### [Task data]
━━━

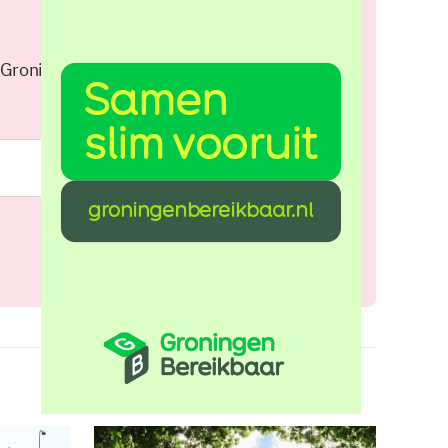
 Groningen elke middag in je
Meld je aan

━━━

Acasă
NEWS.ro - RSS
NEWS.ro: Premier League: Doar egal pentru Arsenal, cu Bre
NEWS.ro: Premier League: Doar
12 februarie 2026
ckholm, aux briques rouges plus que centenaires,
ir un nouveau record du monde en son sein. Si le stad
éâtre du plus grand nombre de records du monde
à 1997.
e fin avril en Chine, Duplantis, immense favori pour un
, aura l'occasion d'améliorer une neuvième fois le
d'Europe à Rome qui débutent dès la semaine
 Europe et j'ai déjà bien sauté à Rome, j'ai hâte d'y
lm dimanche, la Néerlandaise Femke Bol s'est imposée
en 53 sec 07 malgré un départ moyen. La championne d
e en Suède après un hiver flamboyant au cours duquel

━━━

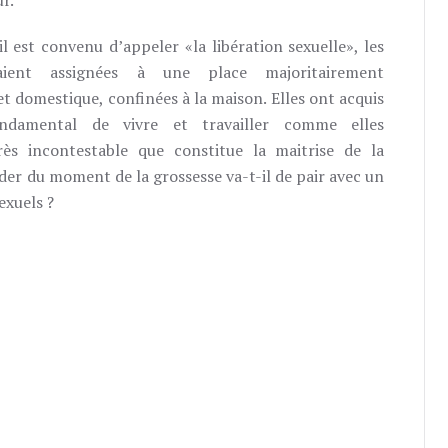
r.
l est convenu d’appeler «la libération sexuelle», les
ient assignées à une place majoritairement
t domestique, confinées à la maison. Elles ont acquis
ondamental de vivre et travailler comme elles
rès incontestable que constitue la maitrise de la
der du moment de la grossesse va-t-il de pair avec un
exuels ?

━━━

### [Assignment]
How many lines in the records above contain the string "Rome"? Case counts. Reply with the number alone.

### [Solution for this exercise]
2